The Mudcat Café TM
Thread #63818   Message #1039631
Posted By: wysiwyg
22-Oct-03 - 09:40 AM
Thread Name: Backup Fiddle Playing
Subject: RE: Backup Fiddle Playing
Well, there seem to be different backups for different styles. Seems to me the best start would be to do a lot of careful listening, and watch other players, so you can start hearing your part in your head. Don't limit your listening to what the fiddler is doing-- listen to all the parts, because it may be that what the guitar player is doing as a turnaround or fill might suggest a direction. Or the part you might play might be played, on a recording, by any number of other instruments, especially if the lineup did not include a fiddle.

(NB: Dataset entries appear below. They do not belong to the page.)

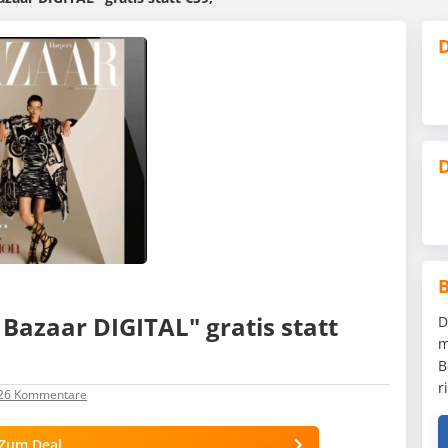
D
D
Bazaar DIGITAL" gratis statt
D
m
B
r
26
Kommentare
Zum Deal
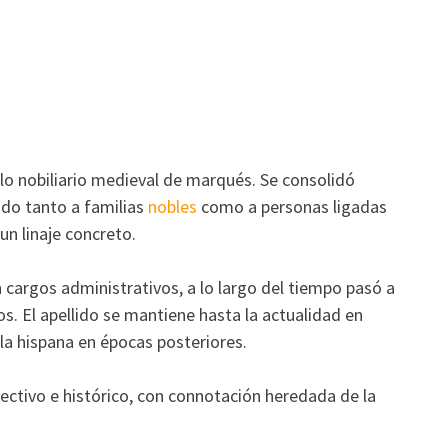
tulo nobiliario medieval de marqués. Se consolidó
iado tanto a familias
nobles
como a personas ligadas
un linaje concreto.
n cargos administrativos, a lo largo del tiempo pasó a
tos. El apellido se mantiene hasta la actualidad en
la hispana en épocas posteriores.
ectivo e histórico, con connotación heredada de la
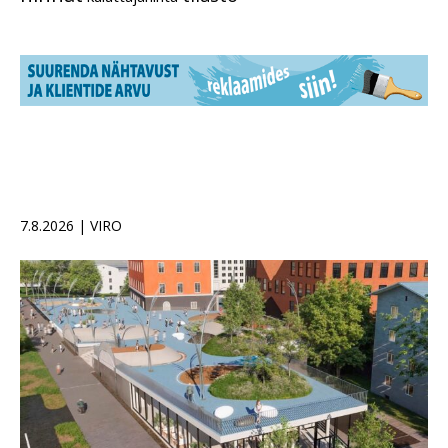
7.8.2026 | VIRO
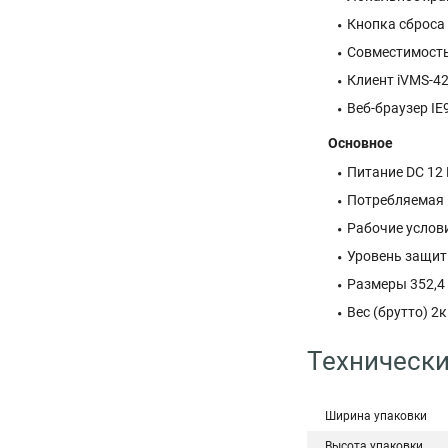
Кнопка сброса
Совместимость
Клиент iVMS-4
Веб-браузер IE9
Основное
Питание DC 12 В
Потребляемая м
Рабочие услови
Уровень защит
Размеры 352,4 
Вес (брутто) 2к
Технически
Ширина упаковки
Высота упаковки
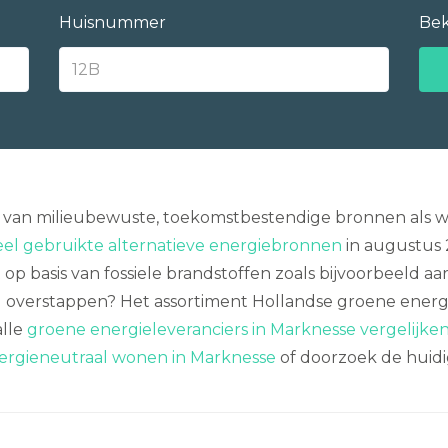
Huisnummer
Bek
an milieubewuste, toekomstbestendige bronnen als wat
eel gebruikte alternatieve energiebronnen
in augustus 
p basis van fossiele brandstoffen zoals bijvoorbeeld aard
el overstappen? Het assortiment Hollandse groene energ
alle
groene energieleveranciers in Marknesse vergelijke
ergieneutraal wonen in Marknesse
of doorzoek de huid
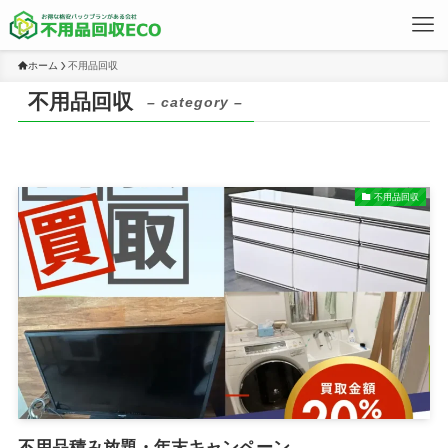
ホーム
不用品回収
不用品回収
– category –
不用品回収
不用品積み放題・年末キャンペーン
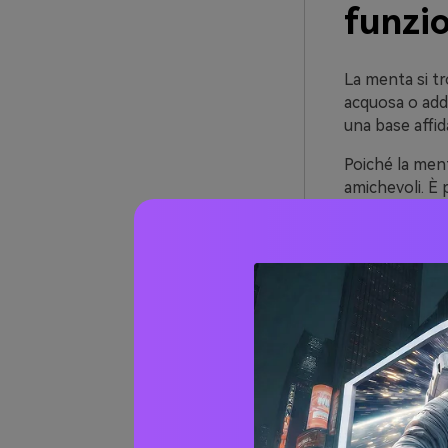
funzi
La menta si tr
acquosa o addi
una base affida
Poiché la ment
amichevoli. È p
le esperienze
La menta gioc
struttura, i ne
cobalto) la tr
20+ id
(con c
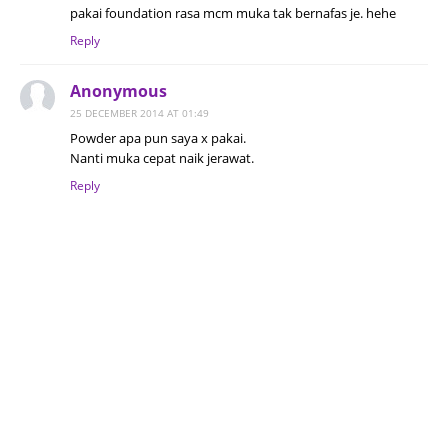
pakai foundation rasa mcm muka tak bernafas je. hehe
Reply
Anonymous
25 DECEMBER 2014 AT 01:49
Powder apa pun saya x pakai.
Nanti muka cepat naik jerawat.
Reply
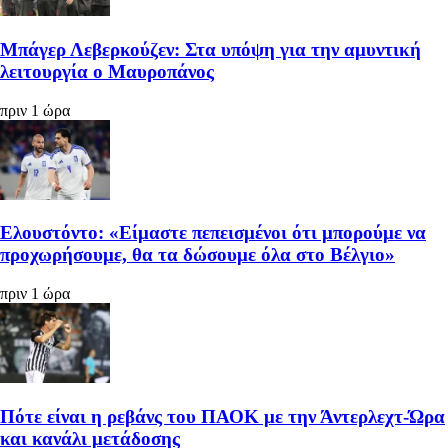
Μπάγερ Λεβερκούζεν: Στα υπόψη για την αμυντική
λειτουργία ο Μαυροπάνος
πριν 1 ώρα
Ελουστόντο: «Είμαστε πεπεισμένοι ότι μπορούμε να
προχωρήσουμε, θα τα δώσουμε όλα στο Βέλγιο»
πριν 1 ώρα
Πότε είναι η ρεβάνς του ΠΑΟΚ με την Άντερλεχτ-Ώρα
και κανάλι μετάδοσης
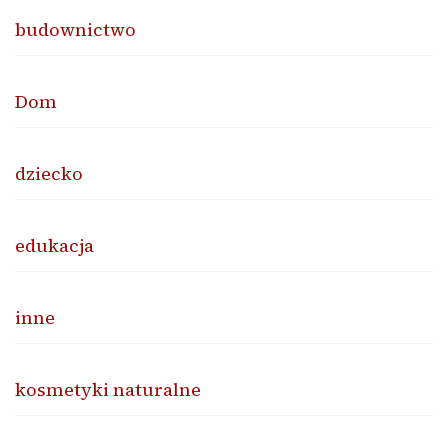
budownictwo
Dom
dziecko
edukacja
inne
kosmetyki naturalne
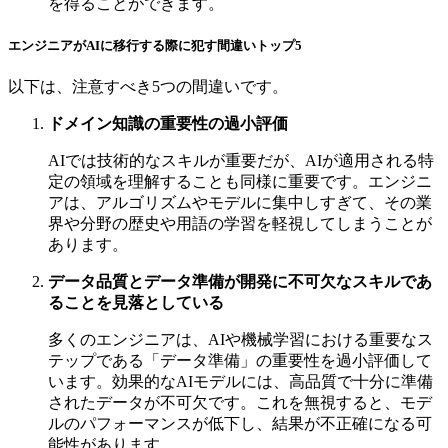
を得ることができます。
エンジニアがAIに移行する際に犯す間違いトップ5
以下は、注意すべき5つの間違いです。
ドメイン知識の重要性の過小評価
AIでは技術的なスキルが重要だが、AIが適用される特
定の領域を理解することも同様に重要です。エンジニ
アは、アルゴリズムやモデルに集中しすぎて、その業
界や分野の歴史や用語の学習を軽視してしまうことが
あります。
データ品質とデータ準備が開発に不可欠なスキルであ
ることを見落としている
多くのエンジニアは、AIや機械学習における重要なス
テップである「データ準備」の重要性を過小評価して
います。効果的なAIモデルには、高品質で十分に準備
されたデータが不可欠です。これを無視すると、モデ
ルのパフォーマンスが低下し、結果が不正確になる可
能性があります。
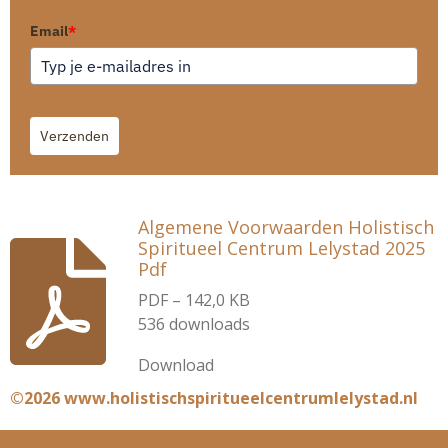
Email
*
Verzenden
Algemene Voorwaarden Holistisch
Spiritueel Centrum Lelystad 2025
Pdf
PDF – 142,0 KB
536 downloads
Download
©2026 www.holistischspiritueelcentrumlelystad.nl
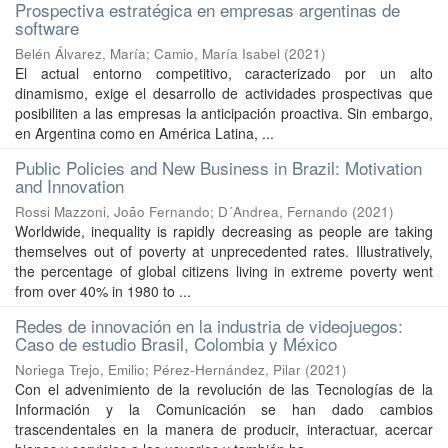
Prospectiva estratégica en empresas argentinas de
software
Belén Álvarez, María
;
Camio, María Isabel
(
2021
)
El actual entorno competitivo, caracterizado por un alto
dinamismo, exige el desarrollo de actividades prospectivas que
posibiliten a las empresas la anticipación proactiva. Sin embargo,
en Argentina como en América Latina, ...
Public Policies and New Business in Brazil: Motivation
and Innovation
Rossi Mazzoni, João Fernando
;
D´Andrea, Fernando
(
2021
)
Worldwide, inequality is rapidly decreasing as people are taking
themselves out of poverty at unprecedented rates. Illustratively,
the percentage of global citizens living in extreme poverty went
from over 40% in 1980 to ...
Redes de innovación en la industria de videojuegos:
Caso de estudio Brasil, Colombia y México
Noriega Trejo, Emilio
;
Pérez-Hernández, Pilar
(
2021
)
Con el advenimiento de la revolución de las Tecnologías de la
Información y la Comunicación se han dado cambios
trascendentales en la manera de producir, interactuar, acercar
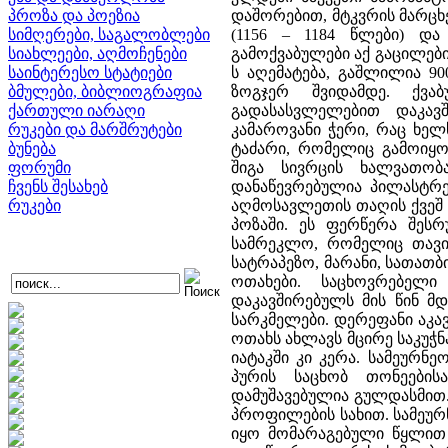
პროზა და პოეზია
დაშორებით, მტკვრის მარცხე
სიმღერები, საგალობლები
(1156 – 1184 წლები) დ
სიახლეები, აღმოჩენები
გამოქვაბულები აქ გაცილებ
საინტერესო სტატიები
ს აღემატება, გაშლილია 9
ბმულები, ბიბლიოგრაფია
ზოგჯერ შვიდამდე. ქვა
ქართული იარაღი
გადასასვლელებით დაკავშ
რუკები და მარშრუტები
კამაროვანი ჭერი, რაც ხელ
ბუნება
ტაძარი, რომელიც გამოიყო
ფორუმი
შიგა სივრცის ხალვათობ
ჩვენს შესახებ
დანაწევრებულია პილასტრ
რუკები
აღმოსავლეთის თაღის ქვეშ გ
პოზაში. ეს ფერწერა შეს
სამრეკლო, რომელიც თავი
სატრაპეზო, მარანი, სათათბ
ოთახები. საცხოვრებელი
დაკავშირებულს მის წინ მ
სარკმელები. დერეფანი აკ
ოთახს ახლავს მცირე საკუჭნ
იატაკში კი კერა. სამეურნ
პურის საცხობ თონეების
დამუშავებულია გულდასმით
პროფილების სახით. სამეუ
იყო მომარაგებული წყლით 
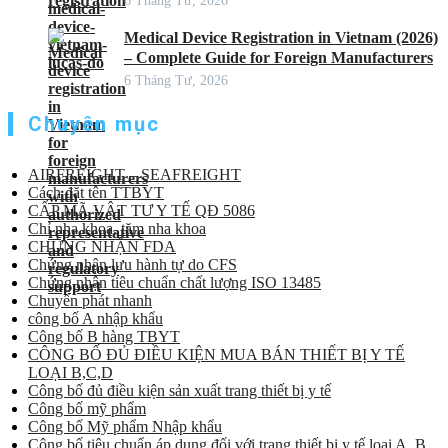
6 Tháng Tư, 2026
Medical Device Registration in Vietnam (2026)
– Complete Guide for Foreign Manufacturers
6 Tháng Tư, 2026
Chuyên mục
AIRFREIGHT – SEAFREIGHT
Cách đặt tên TTBYT
CẤP MÃ VẬT TƯ Y TẾ QĐ 5086
Chỉ nha khoa, tăm nha khoa
CHỨNG NHẬN FDA
Chứng nhận lưu hành tự do CFS
Chứng nhận tiêu chuẩn chất lượng ISO 13485
Chuyển phát nhanh
công bố A nhập khẩu
Công bố B hàng TBYT
CÔNG BỐ ĐỦ ĐIỀU KIỆN MUA BÁN THIẾT BỊ Y TẾ
LOẠI B,C,D
Công bố đủ điều kiện sản xuất trang thiết bị y tế
Công bố mỹ phẩm
Công bố Mỹ phẩm Nhập khẩu
Công bố tiêu chuẩn áp dụng đối với trang thiết bị y tế loại A, B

It may also be that the person playing lead can suggest what they might like you to provide. I know that in our gospel band, which I sort of quarterback, developing a common language was required first before Hardi could add what I was hearing in my head.

A good model for hearing and finding good side parts in trad tunes is Barry Taylor's MIDI tunebook, online. His arrangements of trad tunes are wonderful, and the parts vary from full harmony accompaniment to very spare, restrained ornaments. You can open and print these with any notation program (MidiNotate & Noteworthy Composer are simple), listen to the parts together or separately, and find a line that suits you or improvise around the melody, and so forth. Speed is adjustable so that you can noodle around to what works, before the tune has flashed by and ended. You can also experiment with DT and Mudcat MIDI tunes.